WHAT IS EXPECTED - Copy out every line of text in the material below word for word. Leave out the picture markers.

DATA SHOWN -

····················

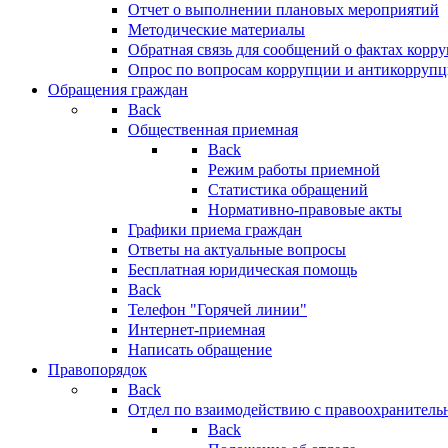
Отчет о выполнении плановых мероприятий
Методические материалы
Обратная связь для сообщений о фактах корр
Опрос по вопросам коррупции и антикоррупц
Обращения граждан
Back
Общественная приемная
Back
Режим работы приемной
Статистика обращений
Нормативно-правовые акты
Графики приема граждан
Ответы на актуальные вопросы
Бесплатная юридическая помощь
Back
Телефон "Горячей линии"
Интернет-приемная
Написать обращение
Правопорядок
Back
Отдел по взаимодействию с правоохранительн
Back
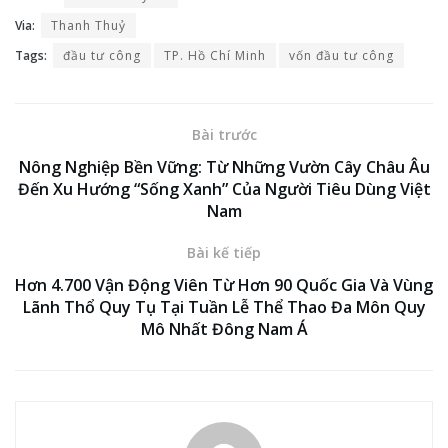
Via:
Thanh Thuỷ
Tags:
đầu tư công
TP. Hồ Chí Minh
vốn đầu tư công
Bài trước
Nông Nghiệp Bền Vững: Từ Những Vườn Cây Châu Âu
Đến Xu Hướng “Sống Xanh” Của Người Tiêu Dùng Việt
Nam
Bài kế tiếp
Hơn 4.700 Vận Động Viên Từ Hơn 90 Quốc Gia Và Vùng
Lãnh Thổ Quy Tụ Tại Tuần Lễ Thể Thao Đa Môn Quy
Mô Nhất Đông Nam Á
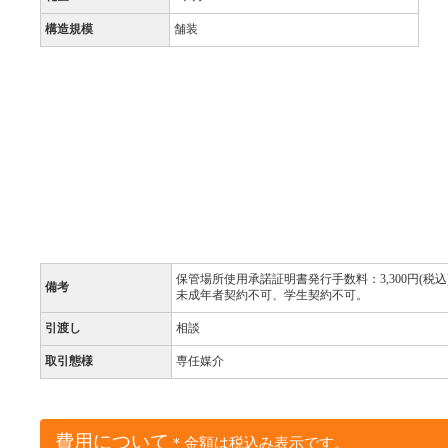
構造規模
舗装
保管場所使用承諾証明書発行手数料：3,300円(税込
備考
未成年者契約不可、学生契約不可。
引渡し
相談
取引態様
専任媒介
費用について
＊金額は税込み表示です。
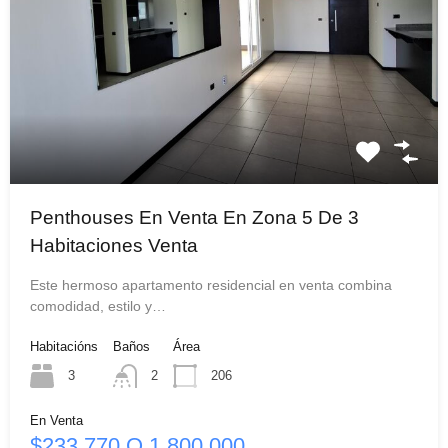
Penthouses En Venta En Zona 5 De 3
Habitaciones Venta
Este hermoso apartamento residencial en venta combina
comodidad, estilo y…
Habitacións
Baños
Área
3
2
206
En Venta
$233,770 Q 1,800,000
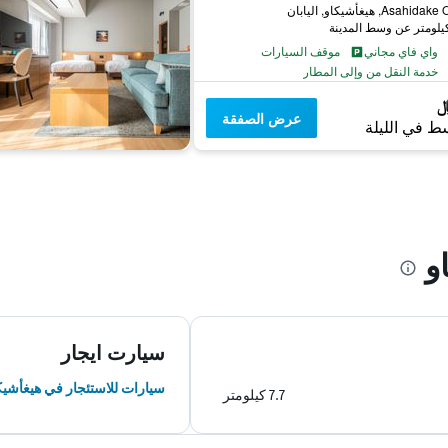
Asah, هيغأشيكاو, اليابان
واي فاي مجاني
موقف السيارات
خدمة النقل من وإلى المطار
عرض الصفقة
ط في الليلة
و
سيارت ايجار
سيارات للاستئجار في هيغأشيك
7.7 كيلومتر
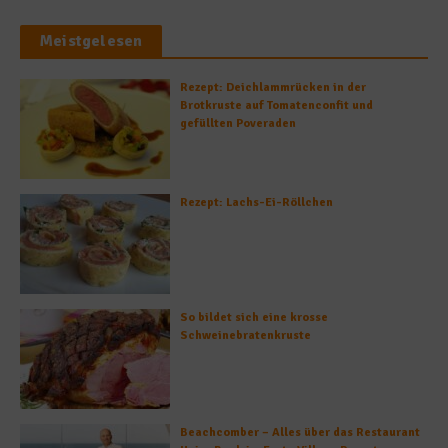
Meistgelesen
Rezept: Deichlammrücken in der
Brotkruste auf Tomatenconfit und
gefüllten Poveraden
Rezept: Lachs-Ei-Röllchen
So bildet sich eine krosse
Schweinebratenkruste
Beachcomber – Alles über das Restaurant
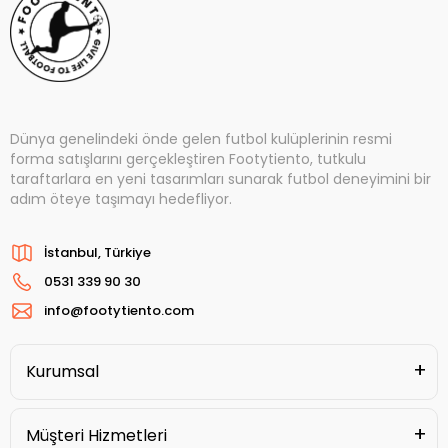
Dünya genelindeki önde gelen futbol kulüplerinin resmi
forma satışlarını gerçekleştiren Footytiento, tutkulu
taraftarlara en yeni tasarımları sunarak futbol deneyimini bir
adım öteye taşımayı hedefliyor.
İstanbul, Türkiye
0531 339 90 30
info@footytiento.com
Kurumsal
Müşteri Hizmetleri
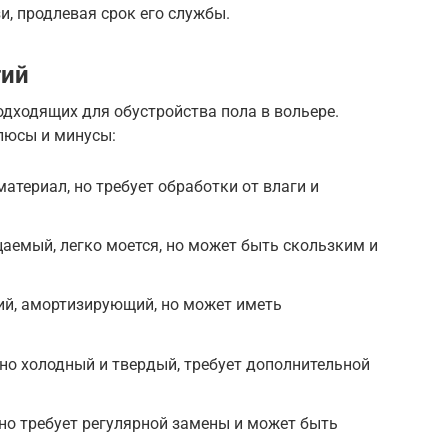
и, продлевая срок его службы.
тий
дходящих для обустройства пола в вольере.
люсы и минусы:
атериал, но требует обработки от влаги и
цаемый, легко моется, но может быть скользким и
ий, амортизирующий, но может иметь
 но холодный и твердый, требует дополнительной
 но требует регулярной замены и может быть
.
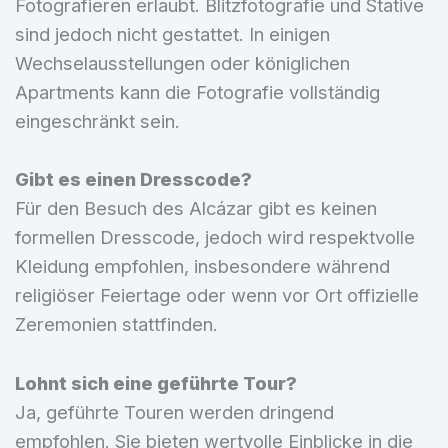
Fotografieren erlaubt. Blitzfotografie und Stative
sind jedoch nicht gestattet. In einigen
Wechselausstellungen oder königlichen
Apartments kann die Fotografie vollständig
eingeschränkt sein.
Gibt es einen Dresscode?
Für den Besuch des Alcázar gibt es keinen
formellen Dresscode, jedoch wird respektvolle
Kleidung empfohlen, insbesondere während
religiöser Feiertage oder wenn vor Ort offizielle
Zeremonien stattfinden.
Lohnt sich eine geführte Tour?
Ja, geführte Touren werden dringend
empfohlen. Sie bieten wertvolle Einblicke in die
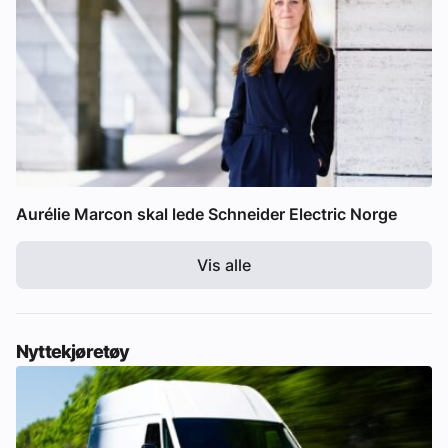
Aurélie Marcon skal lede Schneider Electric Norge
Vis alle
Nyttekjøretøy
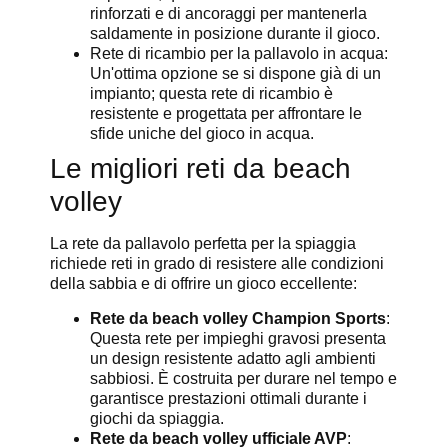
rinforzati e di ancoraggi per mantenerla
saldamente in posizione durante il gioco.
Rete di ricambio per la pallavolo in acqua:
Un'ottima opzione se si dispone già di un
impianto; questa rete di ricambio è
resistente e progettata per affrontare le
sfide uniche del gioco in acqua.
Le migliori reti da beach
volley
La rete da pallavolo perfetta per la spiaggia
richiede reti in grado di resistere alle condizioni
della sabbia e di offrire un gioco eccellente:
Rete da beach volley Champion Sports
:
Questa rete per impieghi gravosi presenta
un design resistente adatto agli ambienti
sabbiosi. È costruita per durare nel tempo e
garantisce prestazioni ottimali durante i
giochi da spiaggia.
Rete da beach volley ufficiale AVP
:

····················

YOUR RESPONSE -
Отчет о выполнении плановых мероприятий
Методические материалы
Обратная связь для сообщений о фактах корр
Опрос по вопросам коррупции и антикоррупц
Обращения граждан
Back
Общественная приемная
Back
Режим работы приемной
Статистика обращений
Нормативно-правовые акты
Графики приема граждан
Ответы на актуальные вопросы
Бесплатная юридическая помощь
Back
Телефон "Горячей линии"
Интернет-приемная
Написать обращение
Правопорядок
Back
Отдел по взаимодействию с правоохранительн
Back
Via:
Thanh Thuỷ
Tags:
đầu tư công
TP. Hồ Chí Minh
vốn đầu tư công
Bài trước
Nông Nghiệp Bền Vững: Từ Những Vườn Cây Châu Âu
Đến Xu Hướng “Sống Xanh” Của Người Tiêu Dùng Việt
Nam
Bài kế tiếp
Hơn 4.700 Vận Động Viên Từ Hơn 90 Quốc Gia Và Vùng
Lãnh Thổ Quy Tụ Tại Tuần Lễ Thể Thao Đa Môn Quy
Mô Nhất Đông Nam Á
構造規模
舗装
保管場所使用承諾証明書発行手数料：3,300円(税込
備考
未成年者契約不可、学生契約不可。
引渡し
相談
取引態様
専任媒介
費用について
＊金額は税込み表示です。
Penthouses En Venta En Zona 5 De 3
Habitaciones Venta
Este hermoso apartamento residencial en venta combina
comodidad, estilo y…
Habitacións
Baños
Área
3
2
206
En Venta
$233,770 Q 1,800,000
Asah, هيغأشيكاو, اليابان
واي فاي مجاني
موقف السيارات
خدمة النقل من وإلى المطار
عرض الصفقة
ط في الليلة
و
سيارت ايجار
سيارات للاستئجار في هيغأشيك
7.7 كيلومتر
Meistgelesen
Rezept: Deichlammrücken in der
Brotkruste auf Tomatenconfit und
gefüllten Poveraden
Rezept: Lachs-Ei-Röllchen
So bildet sich eine krosse
Schweinebratenkruste
Beachcomber – Alles über das Restaurant
Dünya genelindeki önde gelen futbol kulüplerinin resmi
forma satışlarını gerçekleştiren Footytiento, tutkulu
taraftarlara en yeni tasarımları sunarak futbol deneyimini bir
adım öteye taşımayı hedefliyor.
İstanbul, Türkiye
0531 339 90 30
info@footytiento.com
Kurumsal
Müşteri Hizmetleri
и, продлевая срок его службы.
тий
дходящих для обустройства пола в вольере.
люсы и минусы:
атериал, но требует обработки от влаги и
цаемый, легко моется, но может быть скользким и
ий, амортизирующий, но может иметь
 но холодный и твердый, требует дополнительной
 но требует регулярной замены и может быть
.
Fotografieren erlaubt. Blitzfotografie und Stative
sind jedoch nicht gestattet. In einigen
Wechselausstellungen oder königlichen
Apartments kann die Fotografie vollständig
eingeschränkt sein.
Gibt es einen Dresscode?
Für den Besuch des Alcázar gibt es keinen
formellen Dresscode, jedoch wird respektvolle
Kleidung empfohlen, insbesondere während
religiöser Feiertage oder wenn vor Ort offizielle
Zeremonien stattfinden.
Lohnt sich eine geführte Tour?
Ja, geführte Touren werden dringend
empfohlen. Sie bieten wertvolle Einblicke in die
Aurélie Marcon skal lede Schneider Electric Norge
Vis alle
Nyttekjøretøy
rinforzati e di ancoraggi per mantenerla
saldamente in posizione durante il gioco.
Rete di ricambio per la pallavolo in acqua:
Un'ottima opzione se si dispone già di un
impianto; questa rete di ricambio è
resistente e progettata per affrontare le
sfide uniche del gioco in acqua.
Le migliori reti da beach
volley
La rete da pallavolo perfetta per la spiaggia
richiede reti in grado di resistere alle condizioni
della sabbia e di offrire un gioco eccellente:
Rete da beach volley Champion Sports
:
Questa rete per impieghi gravosi presenta
un design resistente adatto agli ambienti
sabbiosi. È costruita per durare nel tempo e
garantisce prestazioni ottimali durante i
giochi da spiaggia.
Rete da beach volley ufficiale AVP
:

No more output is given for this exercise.